> Aim of the exercise
On the basis of the records below, report how many lines contain the word "tail". Nothing else should be given.

Extracted information below:

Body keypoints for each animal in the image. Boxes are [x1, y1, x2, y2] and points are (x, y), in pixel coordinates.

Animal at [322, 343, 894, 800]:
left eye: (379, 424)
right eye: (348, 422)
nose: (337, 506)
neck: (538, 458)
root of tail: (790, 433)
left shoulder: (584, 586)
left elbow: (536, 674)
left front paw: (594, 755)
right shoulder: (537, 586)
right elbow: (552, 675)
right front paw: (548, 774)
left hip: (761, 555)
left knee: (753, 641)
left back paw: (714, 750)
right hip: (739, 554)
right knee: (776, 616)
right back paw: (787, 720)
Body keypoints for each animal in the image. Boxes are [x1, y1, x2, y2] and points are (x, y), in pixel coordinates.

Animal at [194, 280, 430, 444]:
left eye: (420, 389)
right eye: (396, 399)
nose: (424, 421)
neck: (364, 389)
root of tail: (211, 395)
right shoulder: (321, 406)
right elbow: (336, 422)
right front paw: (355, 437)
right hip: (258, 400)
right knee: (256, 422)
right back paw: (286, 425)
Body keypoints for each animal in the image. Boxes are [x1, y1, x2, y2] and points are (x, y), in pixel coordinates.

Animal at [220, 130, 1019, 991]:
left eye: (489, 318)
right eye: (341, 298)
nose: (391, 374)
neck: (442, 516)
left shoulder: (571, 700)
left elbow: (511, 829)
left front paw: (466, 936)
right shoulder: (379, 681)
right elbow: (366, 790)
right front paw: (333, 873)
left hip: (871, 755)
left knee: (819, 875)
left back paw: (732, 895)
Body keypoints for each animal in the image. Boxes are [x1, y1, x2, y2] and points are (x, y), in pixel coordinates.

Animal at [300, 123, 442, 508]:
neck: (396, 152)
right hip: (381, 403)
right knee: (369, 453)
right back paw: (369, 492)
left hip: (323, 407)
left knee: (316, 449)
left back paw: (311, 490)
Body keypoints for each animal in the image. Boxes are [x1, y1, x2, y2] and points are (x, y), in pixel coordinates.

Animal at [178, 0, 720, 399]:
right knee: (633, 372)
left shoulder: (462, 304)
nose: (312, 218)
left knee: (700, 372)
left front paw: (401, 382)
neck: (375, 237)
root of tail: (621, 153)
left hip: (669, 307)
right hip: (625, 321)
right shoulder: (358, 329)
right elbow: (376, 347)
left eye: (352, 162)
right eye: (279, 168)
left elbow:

End of Extracted information.

> Solution to this task
3